Tuttavia, a determinare un notevole inasprimento del clima sociale a Teggiano come nel resto del Vallo sono stati i casi di contagio da Covid-12 scoppiati in seguito a due raduni di un gruppo di neocatecumenali svoltosi tra fine febbraio e inizio marzo, rispettivamente nei comuni di Atena Lucana e Sala Consilina. La morte di due fra i partecipanti, il 76enne di Bellizzi prima e Don Alessandro Brignone dopo, parroco del più vicino comune di Caggiano, ha sconvolto tutto il comprensorio e messo in allarme anche le istituzioni locali e regionali per la catena di contagi diretti e indiretti che tali episodi hanno causato. I comuni più colpiti, Sala Consilina in primis, seguita da Caggiano insieme ad Atena Lucana e Polla sono diventate le nostre zone rosse. Tra i contagiati in forma indiretta rientrano ad oggi anche due teggianesi, tra questi il Capo Squadra e responsabile del Distaccamento dei Vigili del Fuoco di Sala Consilina, Luigi Morello, ricoverato all’ospedale di Scafati, per il quale si stanno vivendo giorni di grande apprensione.

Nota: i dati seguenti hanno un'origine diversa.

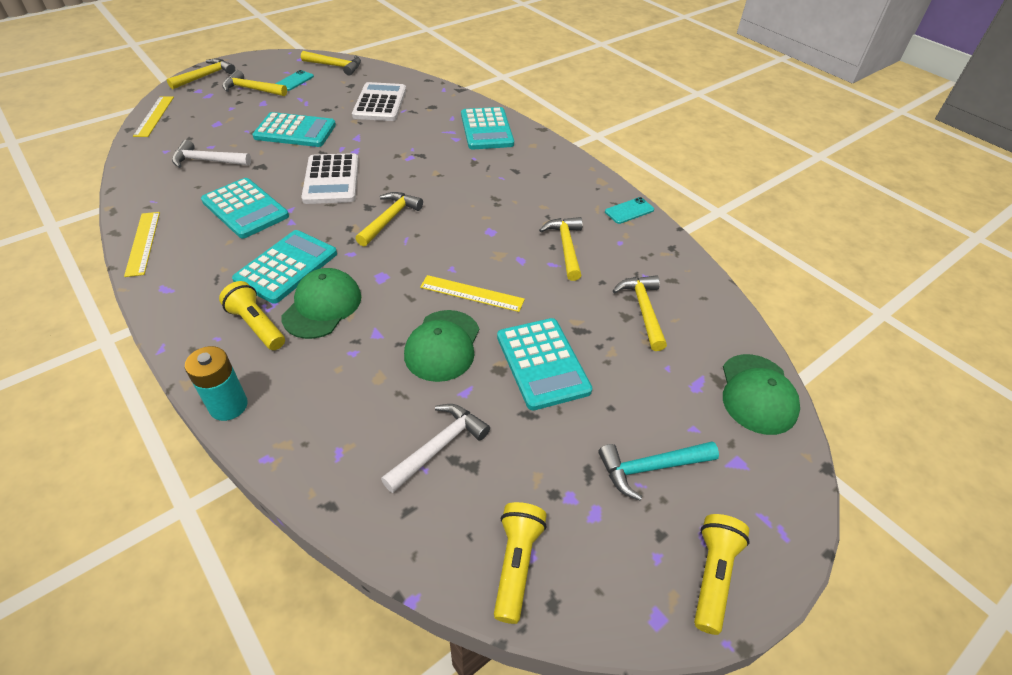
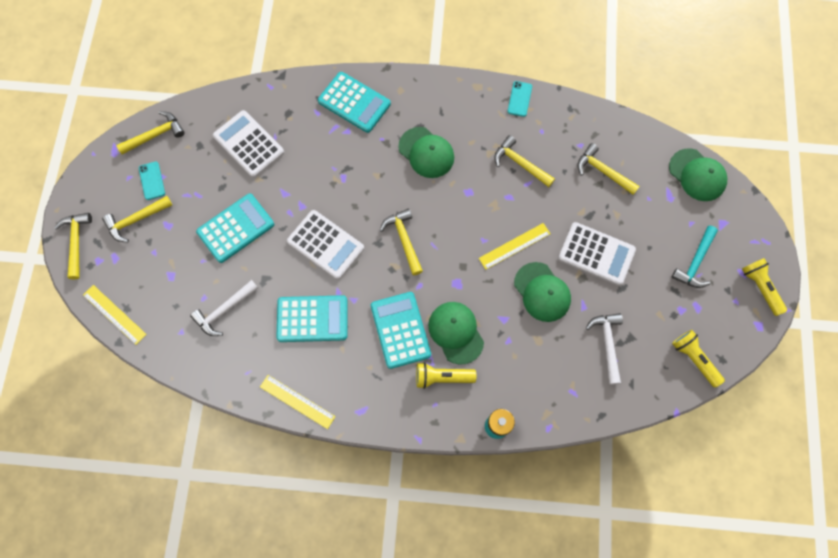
camera: 45 degrees left, 25 degrees up
(495, 187) = (426, 152): none -> green cap
(542, 363) = (596, 254): turquoise calculator -> white calculator

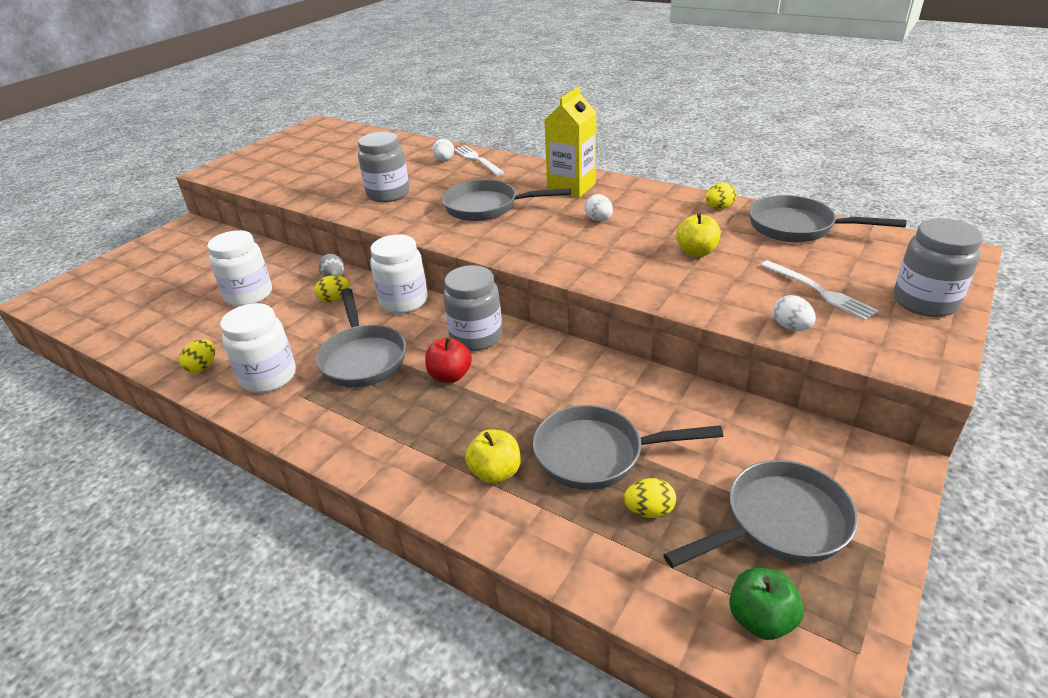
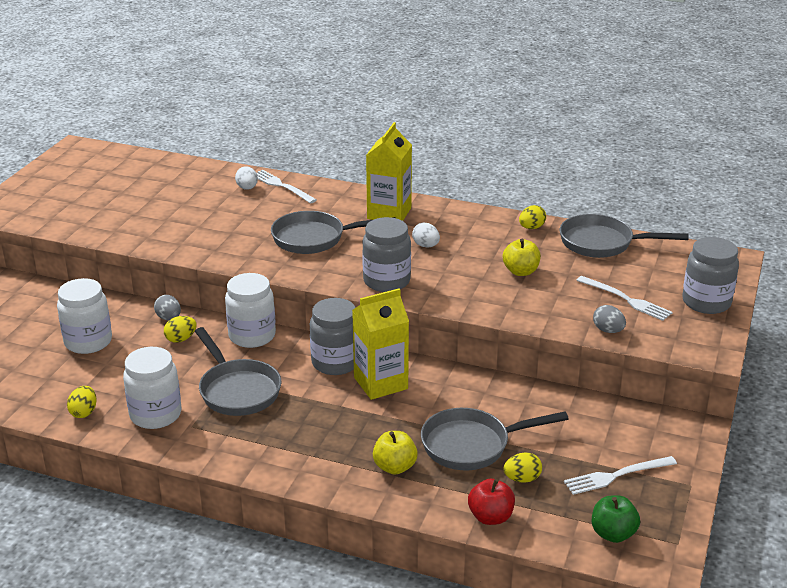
camera: 15 degrees left, 5 degrees down
(388, 194) = (206, 229): grey jar -> grey jar (386, 281)
(450, 376) = (326, 398): red apple -> red apple (490, 517)
(515, 364) = (380, 383): none -> yellow carton
(779, 523) = (617, 475): grey pan -> white fork
(791, 327) = (608, 330): white egg -> grey egg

In un momento così tragico, che porta a riflettere non solo sulla precarietà e caducità della vita umana, ma anche sulle debolezze sanitarie del territorio, messe ancor più in evidenza dalla straordinarietà e dalla portata dell’emergenza che stiamo vivendo, non si sono fatti attendere gesti di solidarietà e di beneficenza da parte di associazioni ed enti locali, della diocesi Teggiano-Policastro, di singoli imprenditori e cittadini a favore, soprattutto, dell’ospedale “Luigi Curto” di Polla, concretizzatisi in raccolte fondi per l’acquisto di ventilatori e in donazioni di materiale sanitario quali mascherine protettive, tute monouso e igienizzanti, difficili da reperire, come ben sappiamo, in questo periodo di emergenza mondiale.